[SOURCE TEXT]
However, the nonlinear nature of the interactions between agents creates fundamental uncertainty about how things will unfold. Multiple outcomes are possible depending on how the agents interact and respond to change (Begun & Kaissi, 2010; Crabtree, 2010; Lanham et al., 2013). Small changes may lead to big effects when the initial change is reinforced by other agents and equally, big changes may have little or no effect when change is undone by other agents (McDaniel et al., 2013). Further, the heterogeneity of agents influences their ability to respond to change. Not all agents are the same, they hold both micro-diversities such as personal motivations and ideologies and macro-diversities such as professional discipline or organization, which will influence the interaction and outcomes (Boulton, Allen, & Bowman, 2015). This complexity means CAS are continuously changing but is resistant to prescribed change (Best et al., 2016; Booth, Zwar, & Harris, 2010). Applying complexity theory principles, we conceptualized a sustainable health care response to IPV to be when a care-seeker and health professional interact in a way which increases the likelihood of mutually positive outcomes (Gear et al., 2017).

[DATASET]
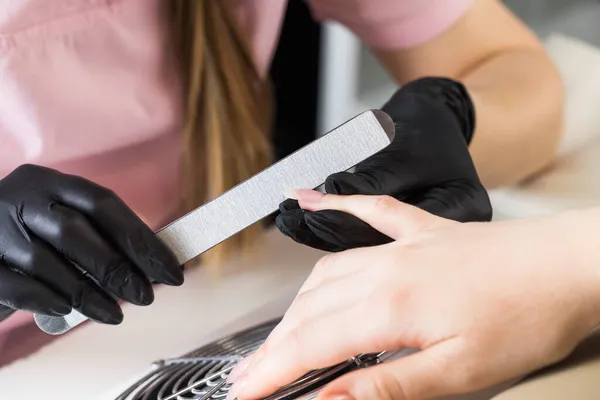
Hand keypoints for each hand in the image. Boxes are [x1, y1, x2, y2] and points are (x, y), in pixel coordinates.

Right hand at [0, 164, 182, 324]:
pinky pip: (13, 284)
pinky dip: (43, 298)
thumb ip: (101, 238)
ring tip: (115, 314)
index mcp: (52, 183)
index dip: (141, 239)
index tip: (170, 270)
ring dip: (86, 292)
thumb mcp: (65, 223)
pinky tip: (65, 310)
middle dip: (116, 268)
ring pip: (45, 261)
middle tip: (146, 296)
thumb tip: (154, 267)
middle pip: (74, 231)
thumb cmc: (35, 235)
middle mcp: (21, 197)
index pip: (104, 204)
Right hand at [229, 191, 599, 399]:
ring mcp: (399, 245)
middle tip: (250, 373)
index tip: (242, 390)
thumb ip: (388, 386)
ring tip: (279, 333)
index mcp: (390, 307)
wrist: (570, 265)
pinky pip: (365, 212)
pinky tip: (307, 199)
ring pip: (325, 272)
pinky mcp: (418, 231)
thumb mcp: (459, 374)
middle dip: (272, 347)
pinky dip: (332, 207)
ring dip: (294, 306)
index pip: (309, 345)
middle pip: (307, 310)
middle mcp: (384, 269)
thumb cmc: (526, 317)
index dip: (269, 371)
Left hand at [276, 77, 491, 251]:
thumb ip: (373, 179)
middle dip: (329, 230)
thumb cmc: (428, 129)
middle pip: (380, 244)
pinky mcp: (401, 234)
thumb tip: (333, 191)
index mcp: (460, 209)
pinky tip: (303, 222)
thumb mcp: (406, 150)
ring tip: (289, 220)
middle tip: (290, 219)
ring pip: (366, 245)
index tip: (310, 211)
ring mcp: (423, 236)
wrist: (437, 118)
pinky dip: (332, 226)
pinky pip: (362, 236)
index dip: (347, 220)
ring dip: (324, 232)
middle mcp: (444, 231)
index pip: (397, 229)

[EXERCISE REQUIREMENTS]
• 1. List every parenthetical citation in the passage on complexity theory and health care, giving the authors and year of each.
• 2. Write the next part of the passage on complexity theory and the health care response to IPV, starting after its final sentence.
The items have no role in this exercise.

[ANSWERS BY ITEM NUMBER]
• 1.
- Begun & Kaissi, 2010
- Crabtree, 2010
- Lanham et al., 2013
- McDaniel et al., 2013
- Boulton, Allen, & Bowman, 2015
- Best et al., 2016
- Booth, Zwar, & Harris, 2010
- Gear et al., 2017

• 2.
Although we may never be able to accurately predict what will emerge from a CAS, we can continue to try to understand the different system parts and how they interact to learn more (Clark, 2013). To date, research has generally focused on demonstrating IPV intervention effectiveness using traditional scientific methods that seek to establish cause and effect (such as RCTs; Ambuel et al., 2013; MacMillan et al., 2009). Yet these studies have encountered difficulties in producing positive and consistent findings due to a lack of appreciation for context (Hamberger, Rhodes, & Brown, 2015). In contrast, qualitative research has proved useful in identifying and exploring the complexity involved in responding to IPV as a health issue (Gear et al., 2017). For example, an Australian study which conducted in-depth interviews with 20 women 6 months after disclosing abuse found that the diversity of women’s contexts in their trajectory of abuse, service use, statutory agency contact, prior disclosures, and screening impact challenged the idea that a single standard intervention would be able to provide help for all women to be safe from abuse (Spangaro, Zwi, & Poulos, 2011).
Qualitative research has also called attention to a wide range of intervention outcomes, illustrating the amount of context and complexity conventional outcome measures exclude. For example, Koziol-McLain, Giddings, Rameka, and Fyfe (2008) found asking about IPV could contribute to transforming communities, as women who were screened for IPV went back to their families, friends, and communities and passed along resource information. Spangaro, Zwi, and Poulos (2011) found resource information was used by women with their abuser as an indirect or direct way to name their behavior. In contrast, quantitative outcomes are often measured as an end point of a linear cause and effect and obscure the myriad of factors occurring between an intervention and a possible reduction in violence (O’Campo, Kirst, Tsamis, Chambers, & Ahmad, 2011; Spangaro et al., 2011; Thurston & Eisener, 2006; Tower, 2007).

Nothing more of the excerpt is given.